Insultes, crachats, bousculades… Les milliers de personnes attendues aujourd’hui à Istanbul devant l’hebdomadaire Agos, que dirigeait Dink et devant lequel il a été abattu le 19 janvier 2007 par un jeune chômeur nationaliste, se souviendront des heurts qui avaient jalonné le procès du journaliste. Pour avoir appelé dans un article les Arméniens à « se tourner maintenant vers le sang neuf de l’Arménie indépendante, seule capable de les libérer du poids de la diaspora », et à rejeter symboliquement « la part altérée de leur sang turc », Hrant Dink avait été condamné en 2005 à six mois de prison avec sursis.
Mais au-delà de la peine prononcée, le jugement au titre de l’article 301 a surtout « confirmé », aux dires mêmes de l’avocat d’un des meurtriers, Me Fuat Turgut, que Dink était un « traître à la patrie », le livrant à la vindicte des ultranationalistes.
« Il ne fait aucun doute que l’article 301 a contribué à ce que des intellectuels soient visés et, pour certains, comme Dink, qu’ils aient payé le prix le plus fort », estime Erol Önderoglu de l’ONG de défense des droits de la presse Bia2.
Selon Bia2, au moins 99 auteurs et journalistes ont été poursuivis depuis l’entrée en vigueur de cet article, deux ans et demi plus tôt, dans le cadre d’une réforme sensée renforcer les droits de l’homme en Turquie, adoptée sous la pression de l’Union européenne.
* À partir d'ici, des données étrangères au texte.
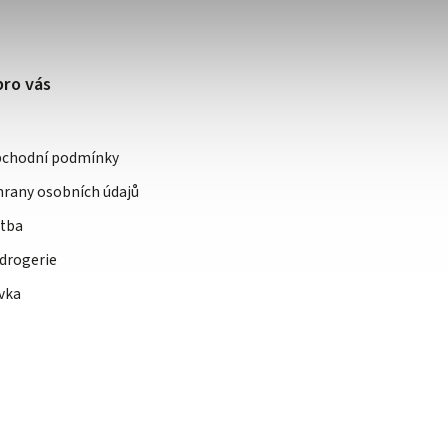
pro vás
bchodní podmínky
rany osobních údajů
atba
drogerie
vka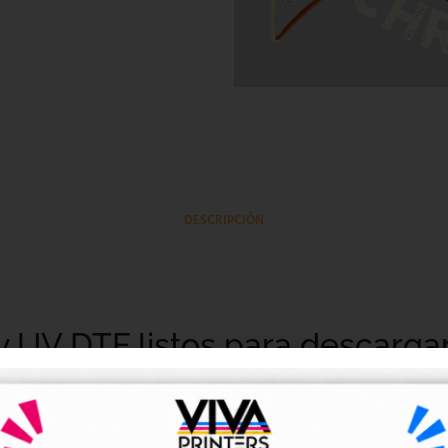
DESCRIPCIÓN
y UV DTF listos para descarga
tales DTF y UV DTF
, creados para talleres de impresión, ne
go de forma rápida y sencilla.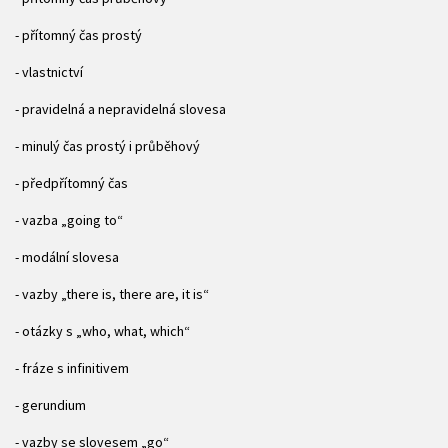
- přítomný čas prostý
- vlastnictví
- pravidelná a nepravidelná slovesa
- minulý čas prostý i průběhový
- předpřítomný čas
- vazba „going to“
- modální slovesa
- vazby „there is, there are, it is“
- otázky s „who, what, which“
- fráze s infinitivem
- gerundium
- vazby se slovesem „go“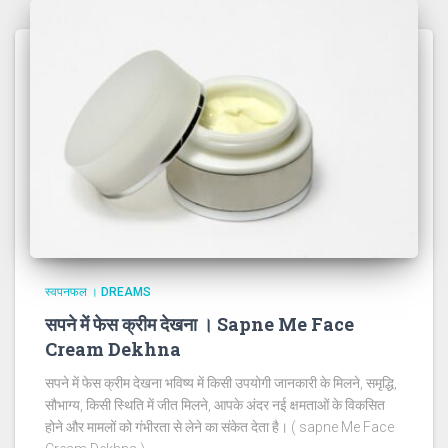
स्वपनफल । DREAMS
सपने में फेस क्रीम देखना । Sapne Me Face
Cream Dekhna
सपने में फेस क्रीम देखना भविष्य में किसी उपयोगी जानकारी के मिलने, समृद्धि,
सौभाग्य, किसी स्थिति में जीत मिलने, आपके अंदर नई क्षमताओं के विकसित
होने और मामलों को गंभीरता से लेने का संकेत देता है। ( sapne Me Face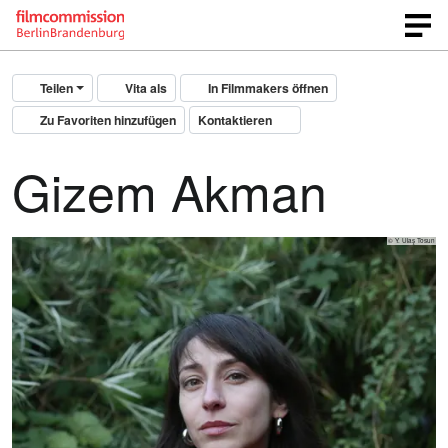
Teilen
Vita als
In Filmmakers öffnen
Zu Favoriten hinzufügen
Kontaktieren
Gizem Akman
© Y. Ulaş Tosun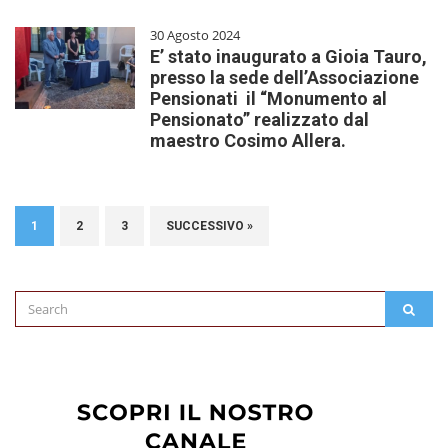
30 Agosto 2024
E’ stato inaugurato a Gioia Tauro,
presso la sede dell’Associazione
Pensionati il “Monumento al
Pensionato” realizzato dal
maestro Cosimo Allera.
1
2
3
SUCCESSIVO »
Search
SEAR
for: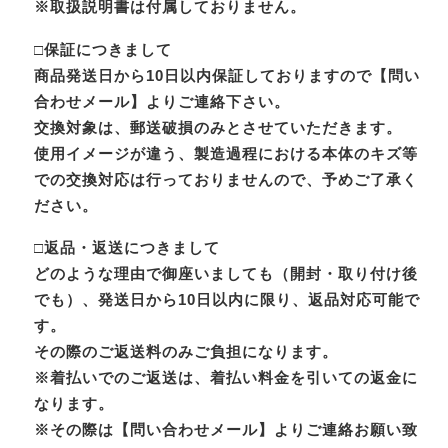
※取扱説明書は付属しておりません。
□保証につきまして
商品発送日から10日以内保証しておりますので【問い
合わせメール】よりご連絡下さい。
交換対象は、郵送破損のみとさせていただきます。
使用イメージが違う、製造過程における本体のキズ等
での交換対応は行っておりませんので、予めご了承く
ださい。
□返品・返送につきまして
どのような理由で御座いましても（開封・取り付け後
でも）、発送日から10日以内に限り、返品対応可能で
す。
その際のご返送料のみご負担になります。
※着払いでのご返送は、着払い料金を引いての返金に
なります。
※その際は【問い合わせメール】よりご連絡お願い致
Très peu de poursuites (six sur 55 l’an dernier) ont cependant débouché sur des condamnations et aucune sur de la prison ferme.
L’article 301 n’en est pas moins nocif, estime Ragip Zarakoglu, propriétaire de la maison d’éditions « Belge » (prononcé « belgué », qui veut dire « document » en turc), en procès pour avoir publié un livre qualifiant de « génocide » les massacres d’Arméniens en Anatolie en 1915-17, un vocable réfuté par la Turquie. « Cet article est utilisé pour provoquer des campagnes nationalistes et pour forcer ainsi les intellectuels à s’autocensurer », affirme M. Zarakoglu, prenant pour exemple Orhan Pamuk, prix Nobel 2006 de littérature, et la romancière Elif Safak, « devenus silencieux », selon lui, après leurs procès.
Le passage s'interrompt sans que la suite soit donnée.